Policy support may offer illusory benefits (Archived)

Iain Stewart, who leads Newton’s Real Return team, examines the reasons for the team’s reluctance to invest in assets that have benefited from the policy actions of the authorities. In contrast, the team’s preference is to concentrate on the fundamental investment attributes of individual holdings as well as focusing on diversification.

The policies that have been used by the authorities to foster growth in the aftermath of the financial crisis run the risk of making matters worse, we fear. Our concern is that once the near-term ‘gains’ from lower debt-servicing costs have been exhausted, vulnerability to unexpected events could even be greater. 

Although the policies put in place to support growth may well have been inspired by good intentions, they could make our economies more fragile and more vulnerable to shocks. Such is our level of concern that we have been less willing to participate in those areas of the market that we judge are particularly dependent on policy support from the authorities. 

As part of the policy support, injecting money into economies has the effect of skewing incentives and creating transfers of resources from one part of the economy to another.
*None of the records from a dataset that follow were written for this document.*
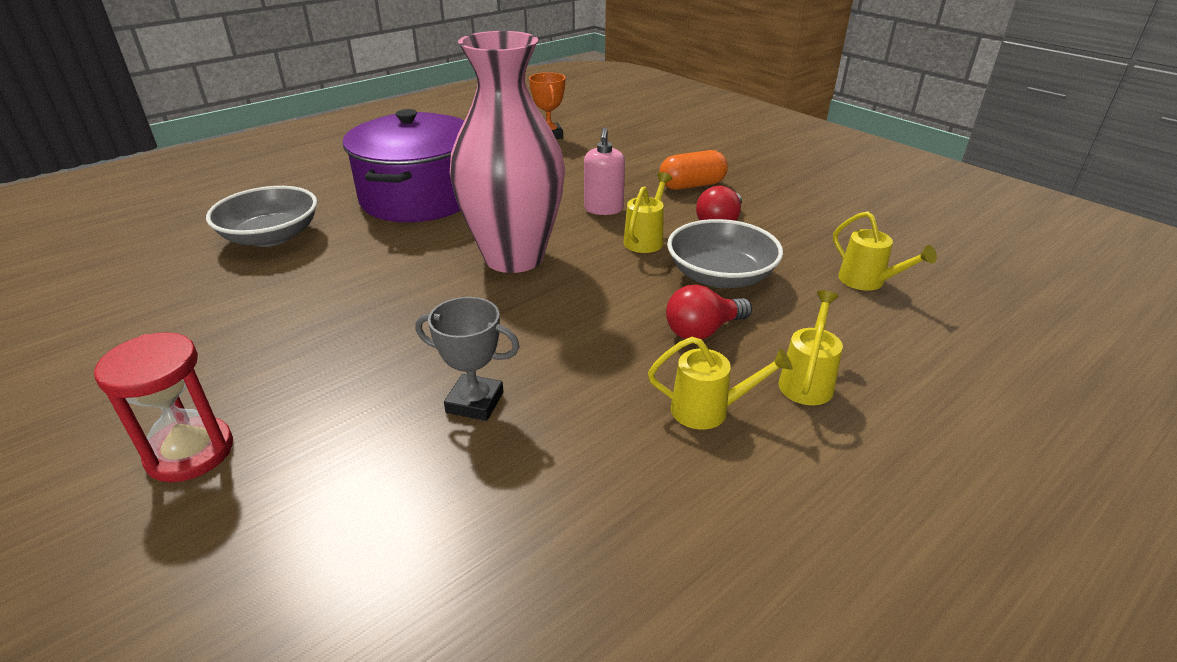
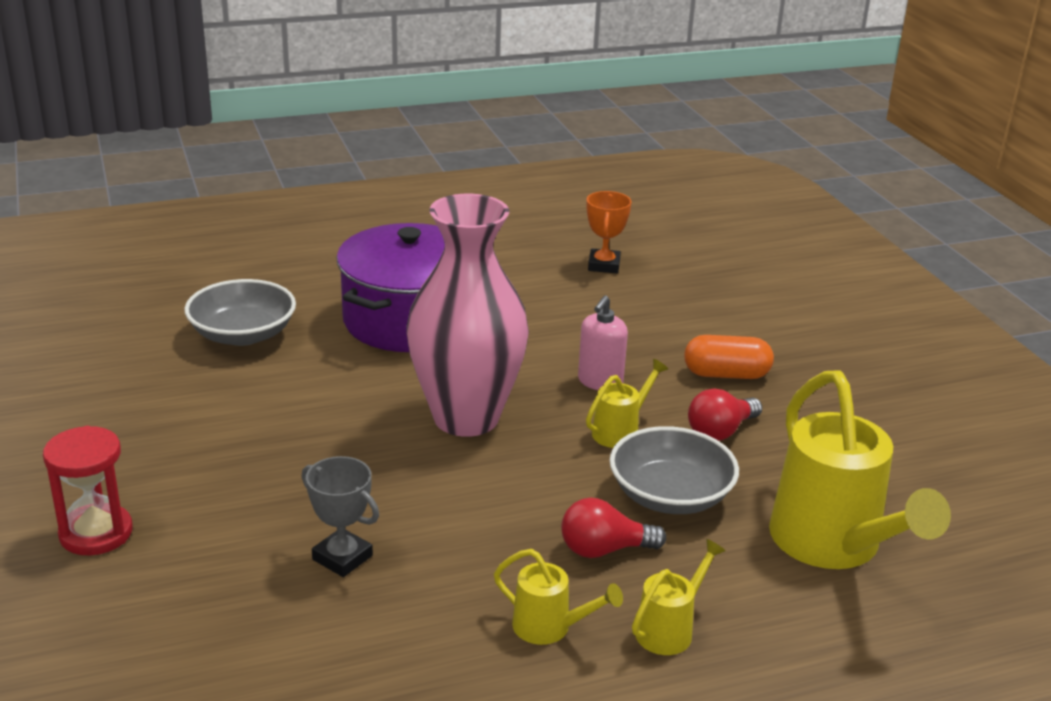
camera: 20 degrees right, 5 degrees down
yellow watering can [833,211,937,291] -> yellow watering can [769,370,951,569], size x2.12

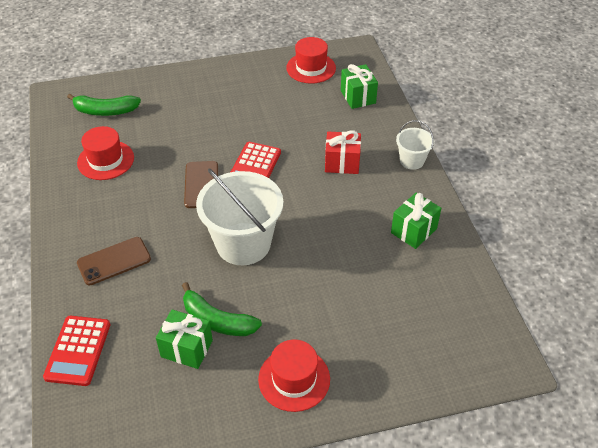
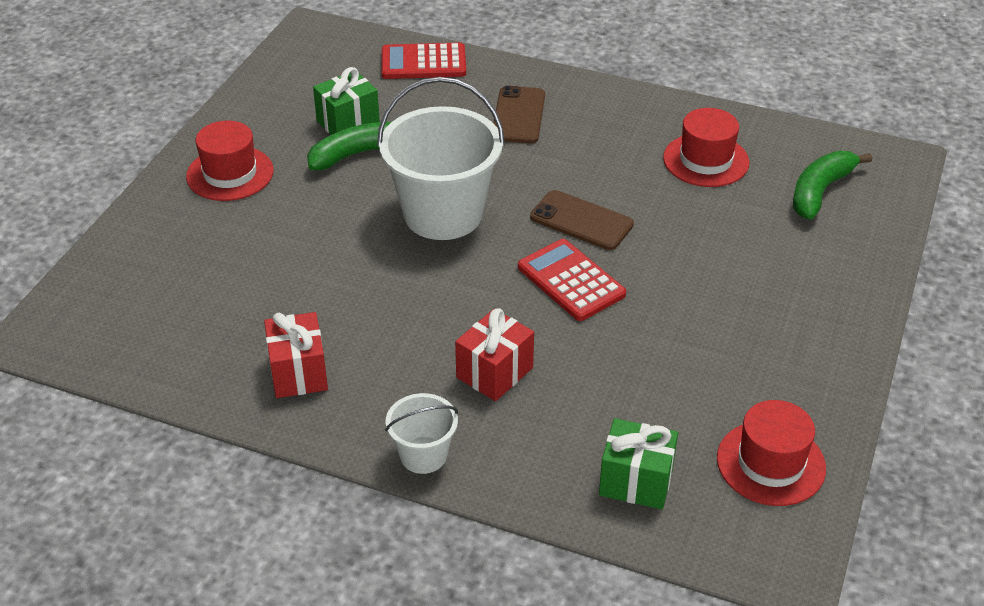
camera: 125 degrees right, 5 degrees down
red calculator [43,316,110,386] -> red calculator turned 45 degrees counterclockwise [381,42,466,79]
green gift [391,193,441,249] -> red gift [264,312,328,398]

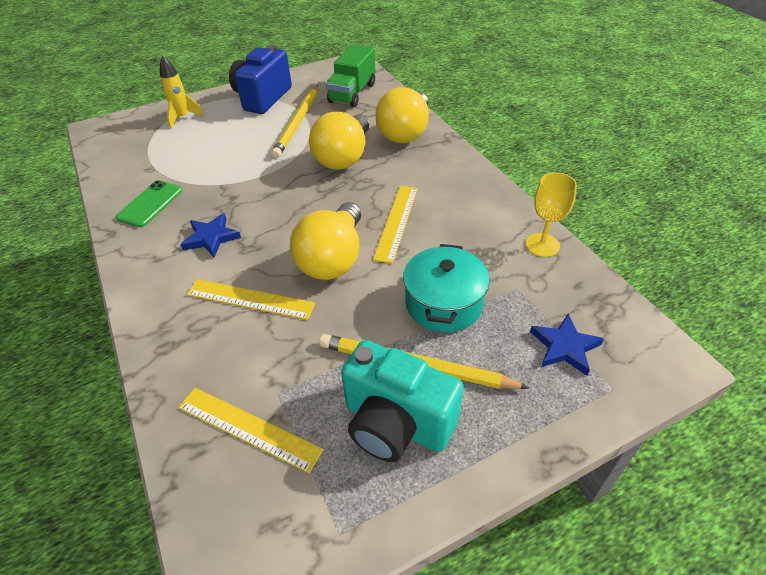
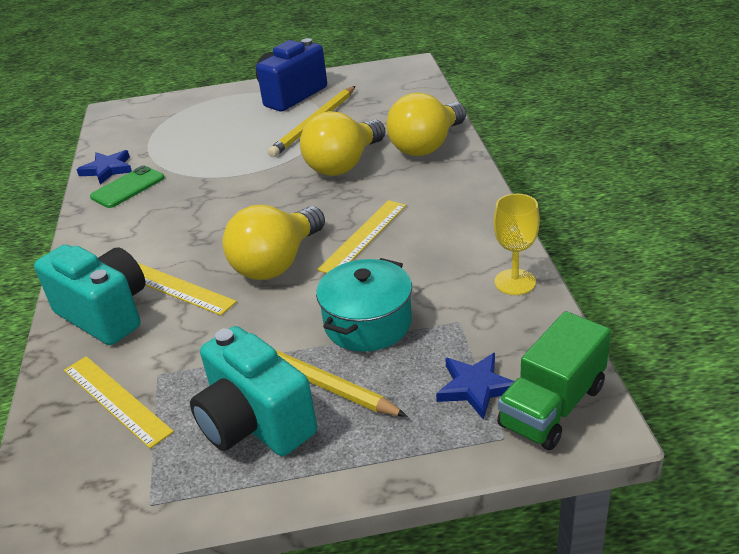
camera: 20 degrees right, 10 degrees down
yellow rocket [160,56,204,129] -> none
blue star [180,213,241,257] -> blue star moved to [76,150,132,185]
green truck [326,44,375,107] -> green truck moved to [497,311,611,450]
none -> turquoise camera [34,245,145,345]

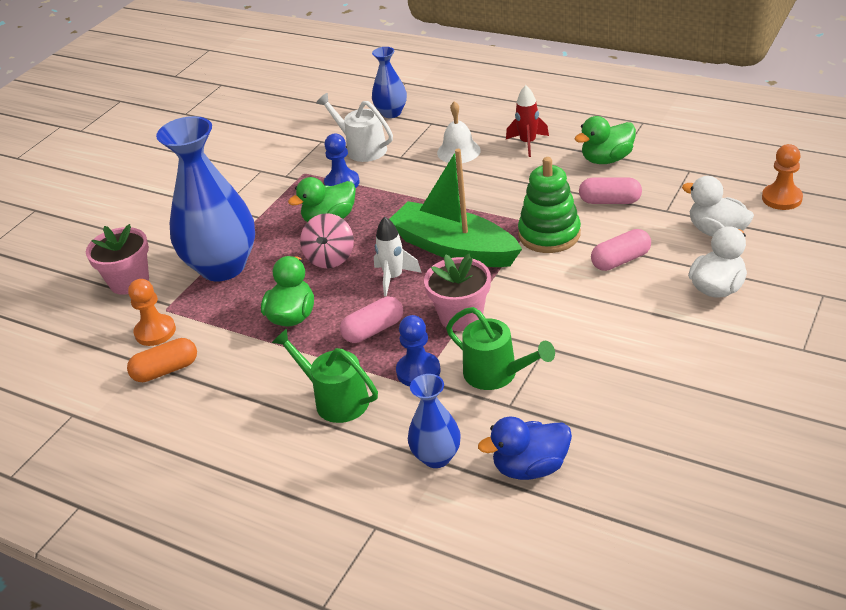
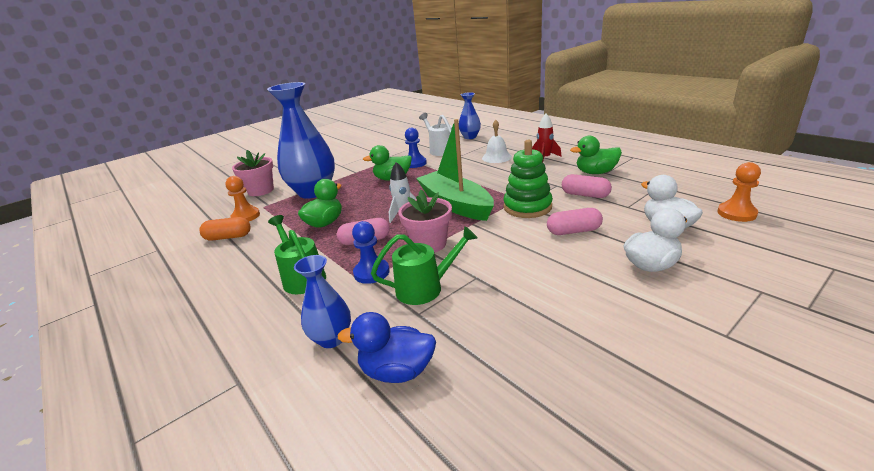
camera: 20 degrees right, 10 degrees down
pink spinning top [300,213,354,268] -> none
green watering can [446,307,555,390] -> green watering can turned 75 degrees counterclockwise [371,226,477,305]

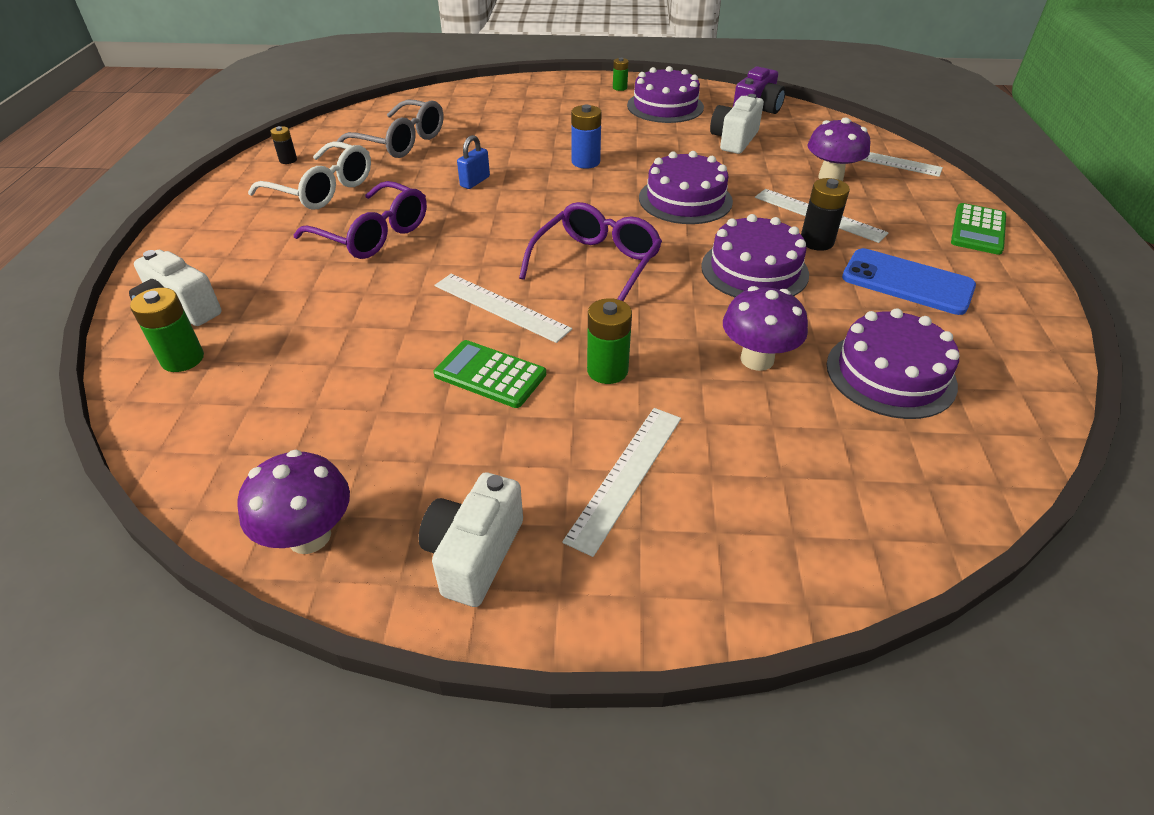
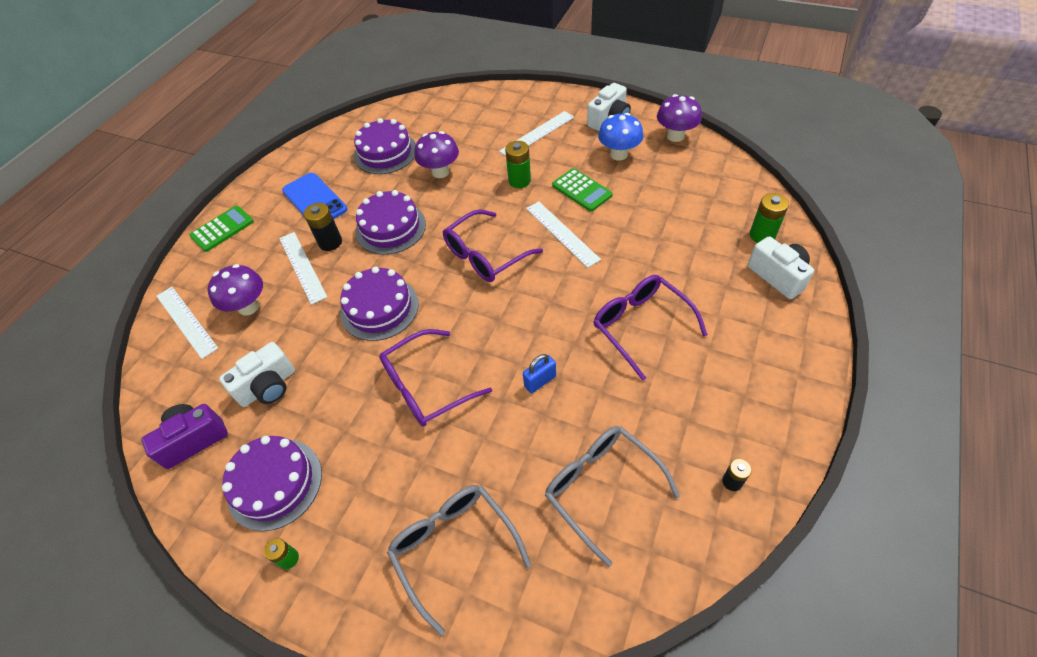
camera: 155 degrees left, 10 degrees up
white glasses [248,141,371,210] -> none
blue battery [571,105,602,169] -> purple glasses [379,329,492,427]
none -> grey glasses [387,485,531,636]
none -> blue mushroom [598,113,643,161]

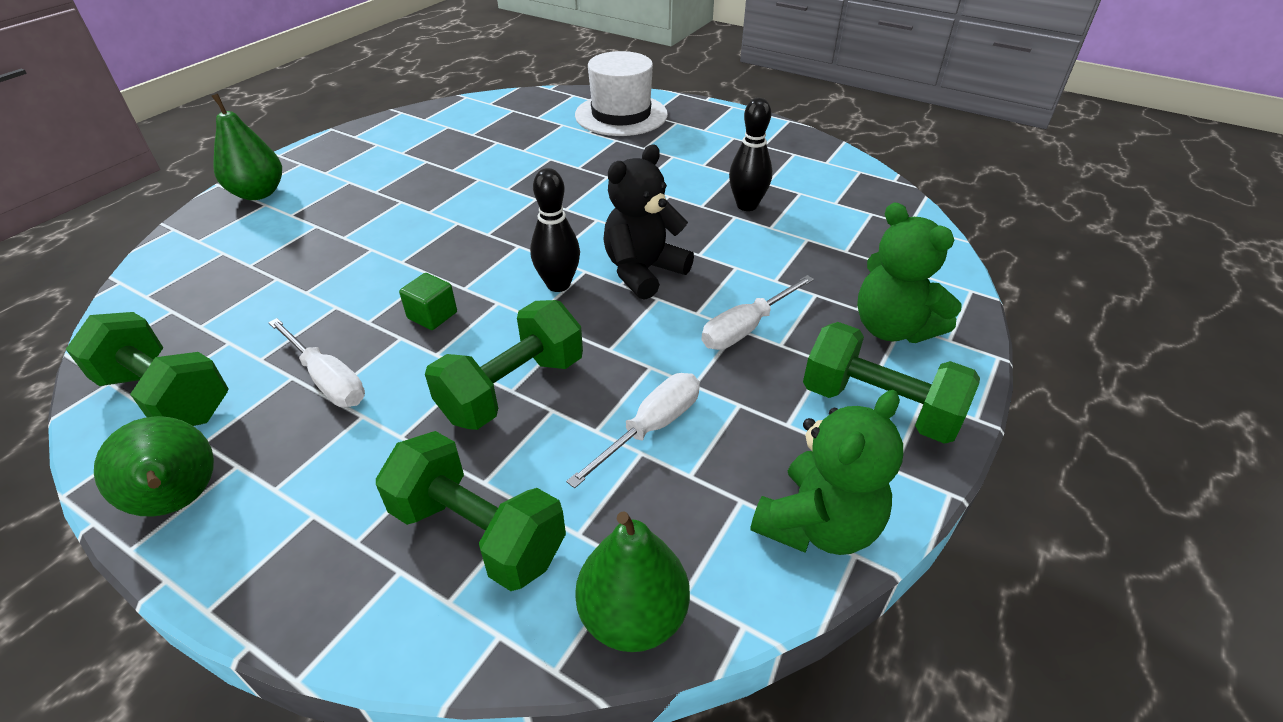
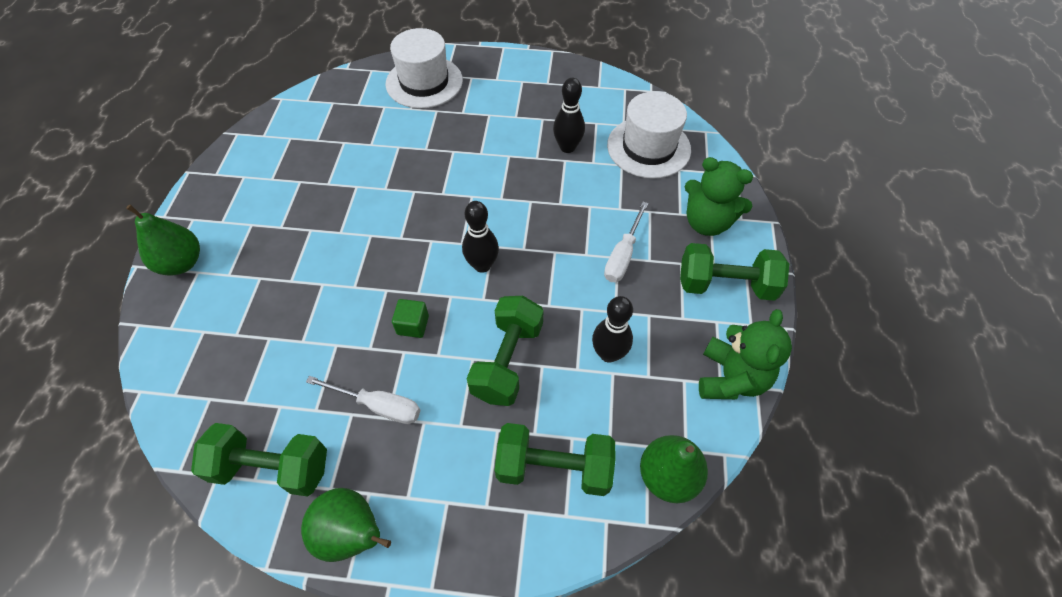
camera: 25 degrees left, 15 degrees up
white screwdriver [566,373,700,488] -> black bowling pin [592,296,633,363]
black teddy bear [603,144,694,300] -> none
none -> white hat [607,91,691,179]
Using ever-greater financial incentives to drag future activity into the present can lift activity in the short term but bring forward demand from the future with deflationary consequences. 

Not only does cheap finance enable ‘zombie’ companies to limp along and just survive, it also allows new capacity to be built that would otherwise have failed to meet a required rate of return. The airline industry, for example, is once again challenged by price competition as the ready availability of finance has encouraged rapid fleet capacity expansion. 


Unconventional policies have also tended to exacerbate challenging social trends. The deliberate inflation of asset prices has created disparities in wealth and income. It encourages those that do have savings to divert their capital into financial speculation (that proves unproductive for the economy) rather than holding cash that offers no yield. 

How the related distortions ultimately manifest themselves will depend on cultural factors, such as the structure of the economy and who gets most benefit (or is closest) to the new money. Putting cheap money into economies, such as the UK and the US, is much more likely to create a credit expansion that fuels consumption or investment in unproductive assets, particularly real estate. Culturally, this is less likely to be the case in, say, Germany or France. 


Globally, cheap money has also created a giant (perhaps the giant) credit expansion in China, which has funded investment in productive capacity and infrastructure. A continuing combination of debt-funded overconsumption in much of the West and debt-funded overcapacity in the emerging world has the potential to be increasingly deflationary. 

High valuations for risk assets, such as equities and high yield credit, need to be validated by increasing growth and profit expectations. The opposite has been the case; long-term growth forecasts, such as those issued by the IMF, have continued to fall. Although imminent 'escape velocity' or the strong reacceleration of growth has remained the dominant narrative, the near-term data releases globally have continued to look anaemic. 


The apparent disconnect between investor confidence that policy is working and faith that policymakers will continue to act as the buttress for any risks market participants may face means that investors should expect more volatility. This does not mean that we view markets as offering no investment opportunities. However, it is likely to require more selectivity in ideas. 

Economies are likely to only be able to sustain nominal growth rates that will continue be a source of disappointment. In such an environment, the positive support for healthcare spending implicit in our investment themes – ‘Healthy demand’ and ‘Population dynamics’ – suggest that the healthcare sector, in both the developed and emerging worlds, is likely to continue to offer attractive investment potential. (Newton identifies global investment themes that it believes represent key forces of observable change and exert a long-term influence on the global economy.) 

Equally, beneficiaries of technology spending should be relatively resistant to cyclical volatility in the economy. Winning companies in this area should benefit as businesses adapt their operations to the technologies that consumers have long since adopted. In turn, consumers in the emerging world are expected to leapfrog the historic patterns of the developed world and move straight to e-commerce on increasingly affordable mobile devices. 

In contrast, many businesses associated with the development of Chinese infrastructure, for example, such as mining companies and local banks, appear on the surface to offer attractive valuations. However, the structural headwinds caused by a prolonged investment boom and the associated accumulation of debt suggest that this is likely to be something of a mirage. 

Maintaining infrastructure exposure through specialist third party funds, can, for instance, offer uncorrelated returns. Such investments can provide strong income streams that come from the public-private partnership projects in which they typically invest.